• U.S.

Education: Memoirs of an ex-Greek

3 minute read
TIME

Charles W. Morton’s first weeks at Williams College were an adolescent agony of waiting for an invitation that never came. When fraternity rushing was over, the unpledged and miserable Morton took the first train home.

Two years later, back at Williams and still eager to be a Greek, Morton had his “heart’s desire” fulfilled. But his stomach’s desire was not. Morton endured fraternity food as long as he could, then transferred his patronage to the Williams Inn. By this week, 29 years later, Morton had decided that his stomach had been a sounder guide than his heart. In the Atlantic Monthly, of which he is now associate editor, Morton paid his respects to Fraternity Row in an essay that the Greeks would probably have several words for.
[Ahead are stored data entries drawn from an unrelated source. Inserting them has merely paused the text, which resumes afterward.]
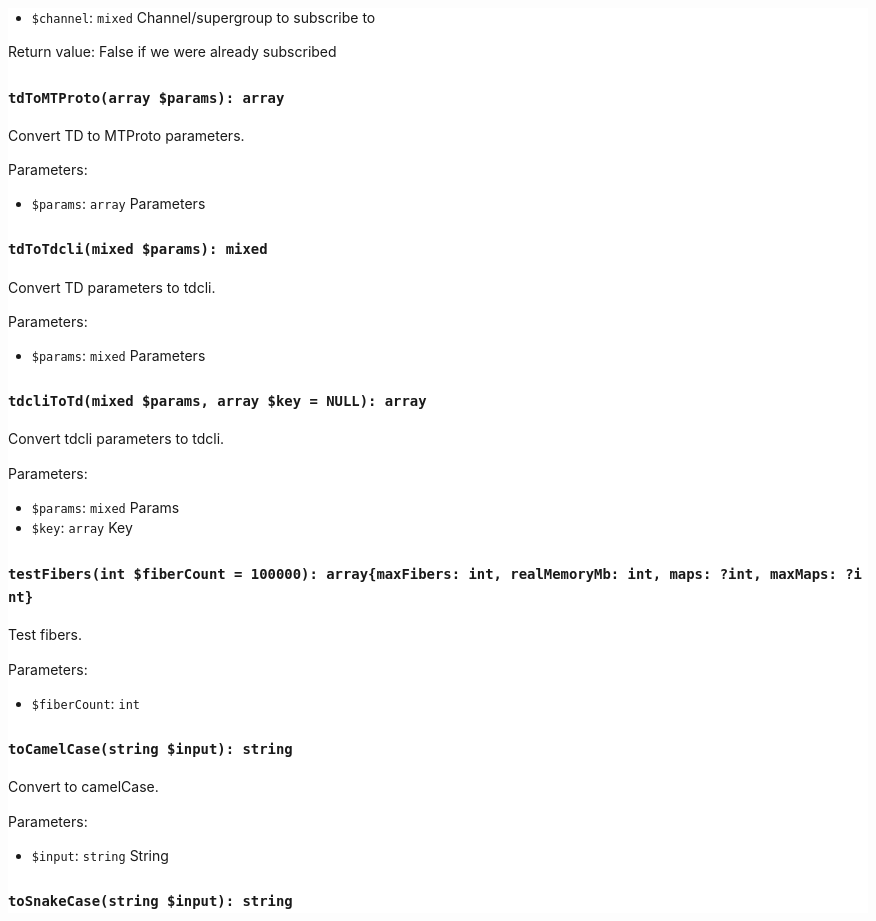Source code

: * `$channel`: `mixed` Channel/supergroup to subscribe to  


Return value: False if we were already subscribed


### `tdToMTProto(array $params): array`

Convert TD to MTProto parameters.


Parameters:

* `$params`: `array` Parameters  



### `tdToTdcli(mixed $params): mixed`

Convert TD parameters to tdcli.


Parameters:

* `$params`: `mixed` Parameters  



### `tdcliToTd(mixed $params, array $key = NULL): array`

Convert tdcli parameters to tdcli.


Parameters:

* `$params`: `mixed` Params  
* `$key`: `array` Key  



### `testFibers(int $fiberCount = 100000): array{maxFibers: int, realMemoryMb: int, maps: ?int, maxMaps: ?int}`

Test fibers.


Parameters:

* `$fiberCount`: `int`   



### `toCamelCase(string $input): string`

Convert to camelCase.


Parameters:

* `$input`: `string` String  



### `toSnakeCase(string $input): string`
Incomparable Secrets. Writes Morton:

“Fraternity Row is a neighborhood of teen-age Little Scorpions Clubs, each with its secret grip, passwords and recognition signals. It may well be that all fraternities are using the same grip without knowing it, but . . . secrets of this caliber . . . can never be divulged, let alone compared . . .

“The undergraduate of sufficiently bland racial, religious and financial status awaits the call of brotherhood. The insufficiently bland will join the Commons Club . . . The college president turns resolutely away from the whole subject: these are matters of taste and congeniality for the boys to settle among themselves—and besides, the college could never afford to take over all that real estate at today’s prices . “. .

“The local chapter keeps decently to itself, avoiding traffic with neighbor fraternities and above all with the barbs*. . . Thus [a] fraternity man can go through [college] as one entitled not to meet more than 40 or 50 other undergraduates . . . Fraternity meals . . . are distinctive, and few Americans not confined in a state prison eat anything comparable to them as a steady diet. Consumption of ketchup along Fraternity Row is estimated at 1.27 gallons per week per brother . . .”

Good Old Himmelfarber. What comes of it all? Says Morton: “The college fraternity is highly regarded by manufacturing and retail jewelers, dealers in seed pearls and chip diamonds, and, naturally, by the ketchup industry. [But] the principal beneficiary [is] the executive secretary … of the national fraternity itself. It’s a life job, and because no one really knows how [he] got it, there is no ready way of getting rid of him . . . [His] entire life is spent in confecting doleful yet enthusiastic appeals for funds . . .

“Of all the mysteries in the fraternity system, none is more inexplicable than the complete disappearance of the fraternity man . . . after his graduation from college. No managing editor was ever heard to say, even in a Hollywood film : ‘Lead the paper with Himmelfarber’s story—he’s a Sigma Sigma from the Wingding School of Mines! I understand the Tau Taus were after him too.’ And . . . who ever heard of a fraternity man, even with distress signals flying, beating out a son-in-law for a fat job in the family business?”

*Barbarians, i.e., non-fraternity men.